What you will do »
Your answer must be an exact copy of the lines from the one holding "Fig.10.2: Energy commodities" through the last line of the entries below, with nothing added.

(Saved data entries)
━━━━━━

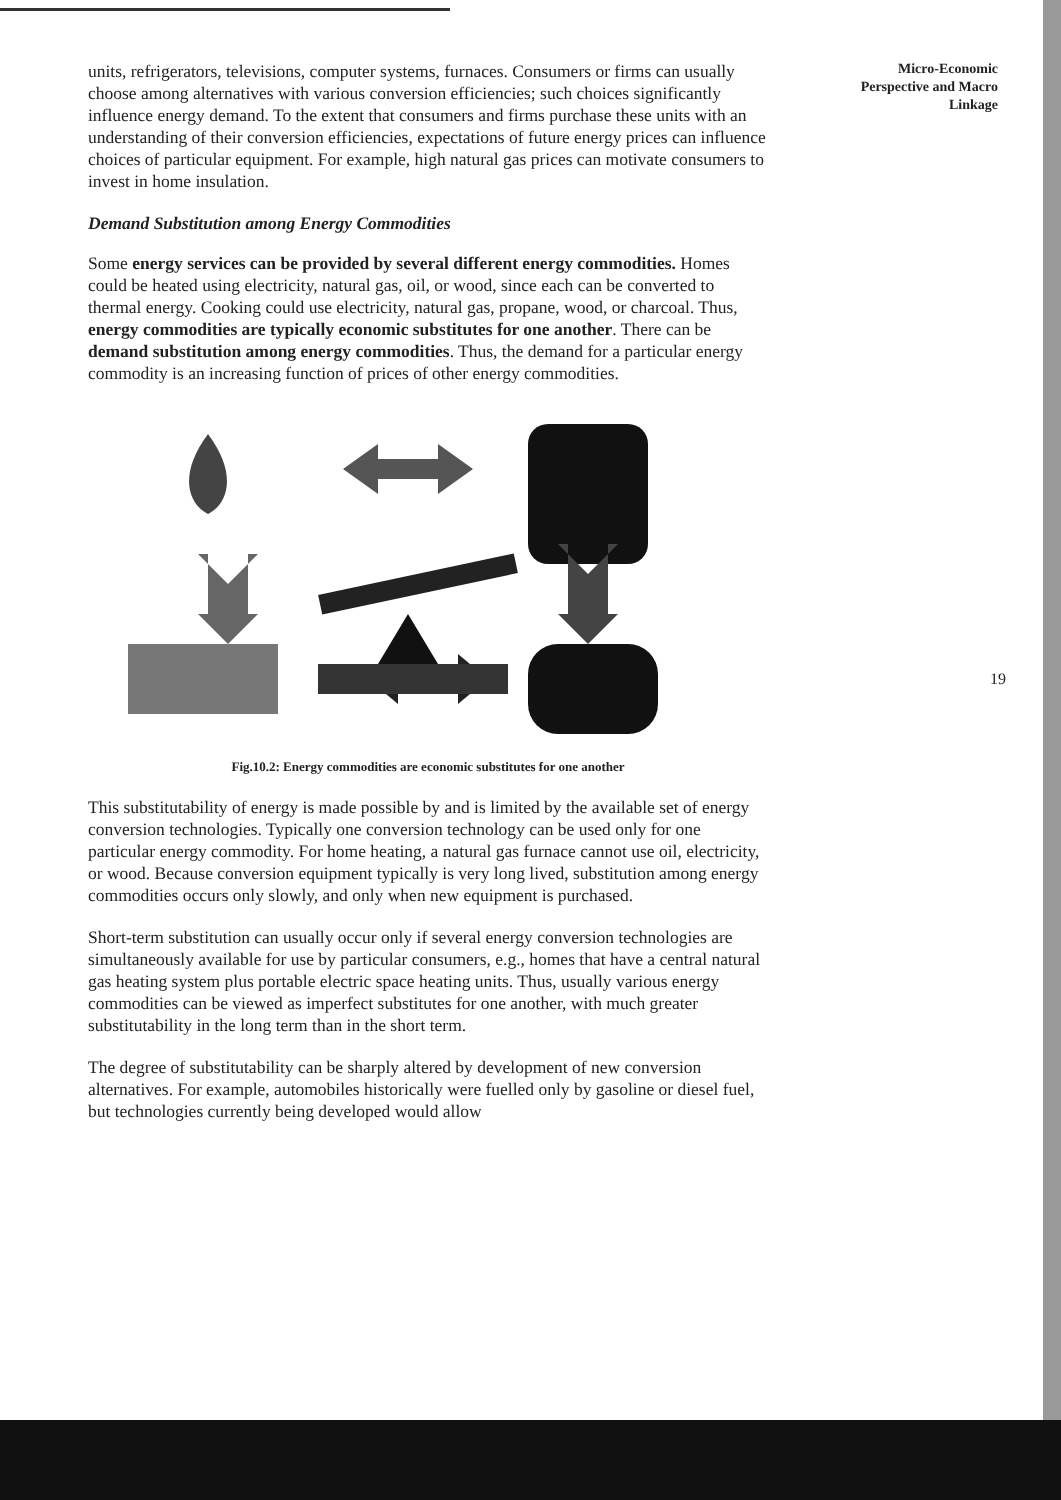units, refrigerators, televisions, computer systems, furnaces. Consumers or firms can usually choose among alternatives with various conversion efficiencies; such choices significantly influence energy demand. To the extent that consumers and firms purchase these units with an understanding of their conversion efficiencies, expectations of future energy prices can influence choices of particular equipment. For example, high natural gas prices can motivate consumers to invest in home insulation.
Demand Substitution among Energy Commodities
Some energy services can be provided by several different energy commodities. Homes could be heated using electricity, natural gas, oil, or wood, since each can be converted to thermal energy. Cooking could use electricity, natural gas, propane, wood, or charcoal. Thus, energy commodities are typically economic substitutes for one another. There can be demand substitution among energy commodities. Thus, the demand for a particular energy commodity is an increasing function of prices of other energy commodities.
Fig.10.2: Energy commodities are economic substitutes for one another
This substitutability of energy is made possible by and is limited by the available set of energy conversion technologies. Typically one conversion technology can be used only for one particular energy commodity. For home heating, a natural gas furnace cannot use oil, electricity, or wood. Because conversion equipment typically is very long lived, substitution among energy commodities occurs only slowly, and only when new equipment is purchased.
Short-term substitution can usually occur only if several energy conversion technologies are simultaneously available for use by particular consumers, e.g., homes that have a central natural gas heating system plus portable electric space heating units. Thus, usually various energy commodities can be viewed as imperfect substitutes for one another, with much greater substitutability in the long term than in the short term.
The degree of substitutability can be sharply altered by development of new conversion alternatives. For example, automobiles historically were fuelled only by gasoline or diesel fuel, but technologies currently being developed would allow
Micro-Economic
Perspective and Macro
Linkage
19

━━━━━━

Answer area »
Fig.10.2: Energy commodities are economic substitutes for one another
This substitutability of energy is made possible by and is limited by the available set of energy conversion technologies. Typically one conversion technology can be used only for one particular energy commodity. For home heating, a natural gas furnace cannot use oil, electricity, or wood. Because conversion equipment typically is very long lived, substitution among energy commodities occurs only slowly, and only when new equipment is purchased.
Short-term substitution can usually occur only if several energy conversion technologies are simultaneously available for use by particular consumers, e.g., homes that have a central natural gas heating system plus portable electric space heating units. Thus, usually various energy commodities can be viewed as imperfect substitutes for one another, with much greater substitutability in the long term than in the short term.
The degree of substitutability can be sharply altered by development of new conversion alternatives. For example, automobiles historically were fuelled only by gasoline or diesel fuel, but technologies currently being developed would allow
Micro-Economic
Perspective and Macro
Linkage
19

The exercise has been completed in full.